Imponer esos prejuicios nos alejaría de disfrutar este disco. Un disco formidable que contiene muchas de las mejores canciones de la banda y un disco que solamente deja de ser imprescindible porque se elige una secuencia algo extraña. No le falta cierta lógica, por eso, a apostar por la alternancia entre las canciones más introspectivas y las más expansivas. Decantarse por unas o por otras de forma clara, situándolas agrupadas en dos mitades, solo generaría una polémica estéril. Entre quienes mantienen el cariño hacia una banda que parecía diseñada para aportar banda sonora a las tiendas de Hollister y quienes les exigen un firme paso hacia la madurez.

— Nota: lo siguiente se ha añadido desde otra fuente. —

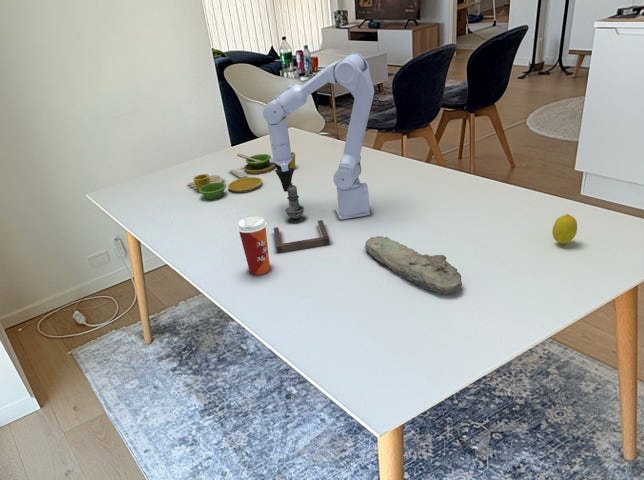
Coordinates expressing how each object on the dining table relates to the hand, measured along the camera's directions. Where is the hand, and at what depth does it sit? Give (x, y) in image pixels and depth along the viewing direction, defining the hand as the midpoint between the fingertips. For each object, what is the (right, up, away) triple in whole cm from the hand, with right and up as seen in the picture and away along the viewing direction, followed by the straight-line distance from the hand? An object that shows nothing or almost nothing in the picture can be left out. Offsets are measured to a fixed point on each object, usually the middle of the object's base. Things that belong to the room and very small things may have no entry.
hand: (286, 186), depth 179 cm
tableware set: (-16, +14, +37) cm, 43 cm away
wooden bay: (+4, -19, -12) cm, 22 cm away
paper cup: (-7, -30, -24) cm, 39 cm away
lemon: (+70, -26, -36) cm, 83 cm away
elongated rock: (+31, -32, -35) cm, 57 cm away
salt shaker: (+3, -11, 0) cm, 11 cm away
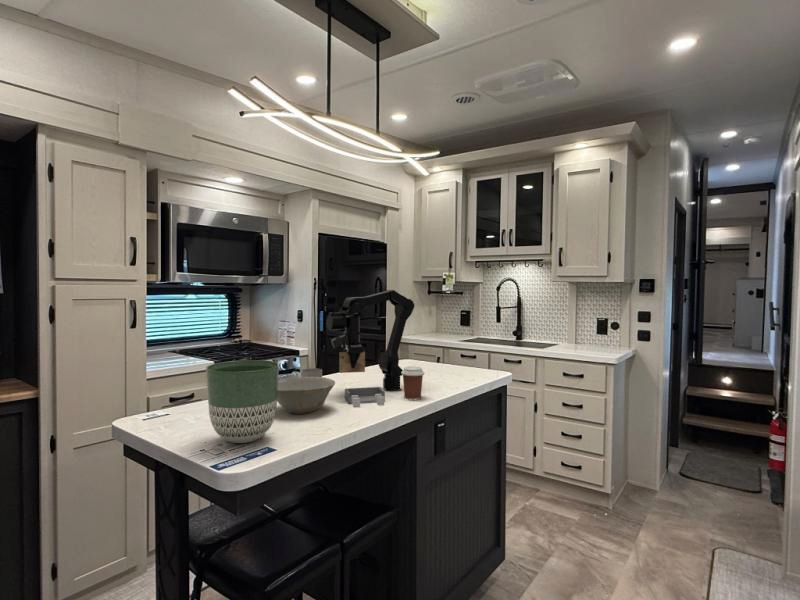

Difícil obtener equilibrio, pero aquí se consigue gracias a que las canciones suelen ser excelentes. El disco se abre y se cierra con excelentes canciones lentas, dominadas por el piano ambas: Obvious Bicycle y Young Lion. Empezamos a darnos cuenta de quién ha mandado aquí, pues el dominio de los teclados y de los trucos de producción, sin ser avasallador, resulta notable. Resulta curioso que la banda optase por prescindir de los músicos de apoyo al presentar el disco. En vivo, algunas de las canciones suenan un poco más desnudas, sin dobles voces, sin ruidos en segundos planos, sin la elección de las pistas vocales más logradas. No es extraño que guardaran una canción gloriosa como Hannah Hunt para este disco. El meticuloso trabajo de estudio nos muestra con sutileza porqué es importante recurrir a todas las posibilidades que ofrecen las tecnologías de grabación. No es que su versión en vivo no guste. Es que todos esos detalles de producción se muestran irreproducibles y su ausencia le resta cierta magia. Lo mismo puede ocurrir con uno de los singles del disco, la monumental Step, con sus coros celestiales y los punteos de clavicordio. Canciones como esta o Hudson acaban convenciéndonos de que el tono dominante del disco (nótese incluso el parón en una canción eufórica como Unbelievers) es ciertamente melancólico. Puede ser que quisieran ser tomados en serio, que no quisieran parecer unos eternos alumnos de alguna de las Ivy League, que necesitaran desmarcarse de una pose hedonista e incorporar (conscientes de que nunca van a ser los Red House Painters) una coartada intelectual o cierta solemnidad formal. No puedo pronunciarme. Parece que Rostam Batmanglij (que ha aportado sutil guitarra, por ejemplo, a Frank Ocean) seguirá colaborando activamente con el grupo. Cuatro años han pasado ya y esperamos que haya un siguiente movimiento y que ese tono no fuera el de una despedida. Que fuera más bien el de cuatro tipos que se lo han pasado en grande haciendo música triste.